Она вернулась на четвертый день и рассказала о смерти Пархоменко.
Его вывели расстреливать 1 мая.
Гестапо вызвало словацких солдат. Никто, ни словацкое командование, ни солдаты, видимо, не знали, зачем их вызывают. Пархоменко поставили у ямы, и немец прочитал приказ о расстреле. Жителей допускали на такие зрелища, очевидно, для внушения им почтения к немецкой власти. Среди небольшой группы женщин и толпы вездесущих глазастых мальчишек толкалась Валентина. Пархоменко стоял лицом к взводу и улыбался. Если бы я не знал его хорошо, я не поверил бы Валентине, но то была правда. Пулеметчик этот улыбался всегда. Казалось, не было на свете причины, способной заставить его опечалиться. Он всегда носил свой ручной пулемет на плече, как коромысло или булаву, взяв его за конец ствола, ложем за спину. И в свой смертный час он остался самим собой. У могилы улыбался и, вероятно, думал об одном: "Как жаль, что в руках нет моего "дегтяря". Дал бы я вам партизанской жизни".
- И вдруг, - рассказала Валентина, - когда раздалась команда и солдаты звякнули оружием, Пархоменко произнес речь.
Валя не сумела запомнить слов, не смогла толком рассказать, глаза ее были полны слез; всхлипывая, она повторяла:
- Он говорил о дружбе славянских народов и затем крикнул: "Кого стреляете, словаки, чехи, - своего брата?"
И тогда немец скомандовал взводу. Они подняли ружья и выстрелили все сразу. Пархоменко стоял у ямы и... улыбался. Все солдаты выстрелили в воздух. Немец закричал и бросился к солдатам с маузером в руке. Пархоменко перепрыгнул через яму и бросился бежать по кладбищу. Немец застрелил двух солдат.
Пархоменко остановился и побежал обратно.
"Стреляй шваба, стреляй, браты!" - крикнул он. Но солдаты стояли молча. И немец выпустил всю обойму в Пархоменко. Я ушла, не могла больше. Эти солдаты не могут убить партизана, но и на немца у них тоже не поднимается рука... - И девушка громко зарыдала, уткнувшись мокрым лицом мне в колени.
36
Наши бойцы явно скучали. Уже давно мужички из Аревичей, Тульгович и Красноселья растащили, отвинтили, обломали все, что отвинчивается и ломается, с обгоревших и продырявленных пароходов.
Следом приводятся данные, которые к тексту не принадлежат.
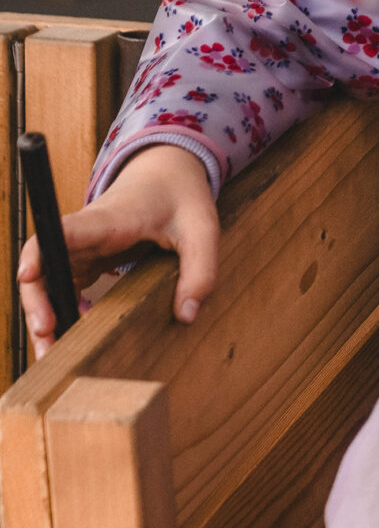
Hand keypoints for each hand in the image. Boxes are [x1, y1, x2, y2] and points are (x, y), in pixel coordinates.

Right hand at [18, 143, 219, 360]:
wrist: (167, 174)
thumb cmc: (180, 196)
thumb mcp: (202, 229)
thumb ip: (200, 271)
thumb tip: (186, 315)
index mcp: (108, 220)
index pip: (62, 232)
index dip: (39, 252)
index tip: (27, 277)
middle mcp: (85, 235)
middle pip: (43, 265)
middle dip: (37, 303)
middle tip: (47, 339)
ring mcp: (82, 248)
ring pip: (48, 281)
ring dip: (45, 314)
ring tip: (51, 353)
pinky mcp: (87, 260)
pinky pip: (64, 287)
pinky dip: (61, 311)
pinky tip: (72, 334)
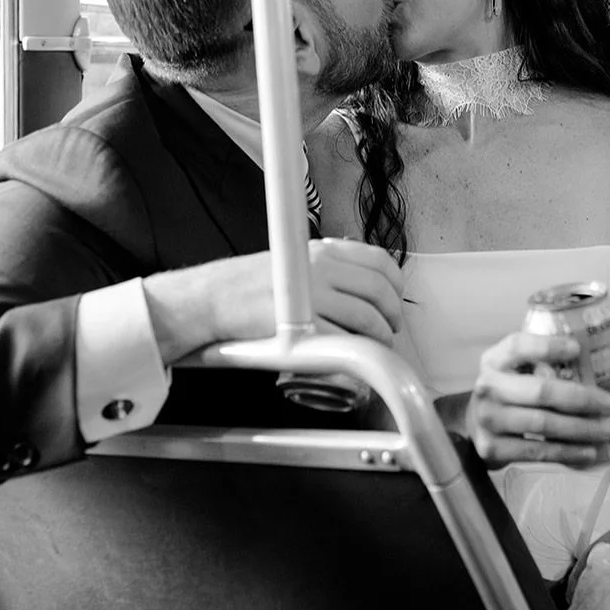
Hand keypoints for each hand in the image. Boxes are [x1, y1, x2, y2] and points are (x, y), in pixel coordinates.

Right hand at [145, 240, 402, 364]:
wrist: (212, 299)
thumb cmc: (248, 284)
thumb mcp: (293, 261)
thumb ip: (327, 269)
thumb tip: (361, 285)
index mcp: (323, 251)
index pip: (380, 261)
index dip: (397, 284)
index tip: (395, 300)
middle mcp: (322, 268)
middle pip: (379, 291)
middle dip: (393, 315)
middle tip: (391, 330)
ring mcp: (312, 296)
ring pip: (367, 317)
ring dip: (380, 337)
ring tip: (376, 346)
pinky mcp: (301, 325)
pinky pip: (343, 340)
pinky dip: (356, 352)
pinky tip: (355, 359)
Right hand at [467, 332, 609, 467]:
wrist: (474, 425)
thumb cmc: (507, 392)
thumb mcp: (513, 369)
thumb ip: (540, 362)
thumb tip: (593, 364)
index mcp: (494, 360)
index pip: (518, 346)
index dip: (548, 346)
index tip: (578, 349)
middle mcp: (487, 387)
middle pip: (541, 390)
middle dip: (583, 399)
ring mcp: (488, 419)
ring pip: (544, 424)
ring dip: (582, 429)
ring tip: (609, 430)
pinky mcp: (492, 448)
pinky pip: (537, 451)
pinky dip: (567, 452)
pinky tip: (589, 452)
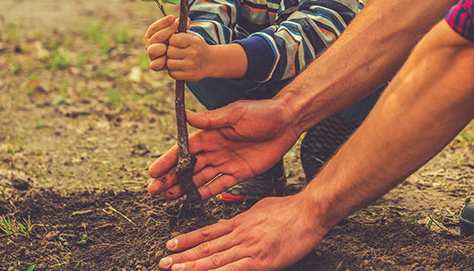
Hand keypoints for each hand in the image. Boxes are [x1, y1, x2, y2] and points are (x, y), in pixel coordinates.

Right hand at [144, 15, 177, 70]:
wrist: (180, 56)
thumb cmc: (177, 41)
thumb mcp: (178, 32)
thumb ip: (180, 25)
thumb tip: (187, 21)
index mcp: (152, 35)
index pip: (154, 28)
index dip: (163, 22)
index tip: (173, 18)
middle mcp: (150, 45)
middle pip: (156, 37)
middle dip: (167, 31)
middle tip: (177, 26)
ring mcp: (152, 55)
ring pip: (152, 50)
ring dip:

Мы были привязаны к этому месту нашей стратегической разведкой. Ее выполняли тринадцать разведывательных групп. Всего до двухсот разведчиков рыскали по Днепру от Речицы до Киева, ощупывая побережье древней реки протяжением на триста километров. Надо было дать хлопцам время сделать работу добросовестно и вернуться. Три разведгруппы пошли еще дальше: одна под командованием Шумейко, командира разведки второго батальона, - под Чернигов; другая - под командованием Швайки, командира разведки третьего батальона, - под Бахмач - Конотоп; Федя Мычко ушел под Киев, к Могиле. Поэтому мы сидели на месте, чувствуя, что хватили через край. Федоров и Мельник давно ушли через Припять на запад. Ближайшие разведгруппы, ведущие разведку "на себя", приносили тревожные вести, а уходить было нельзя. Не могли же мы бросить лучших своих людей.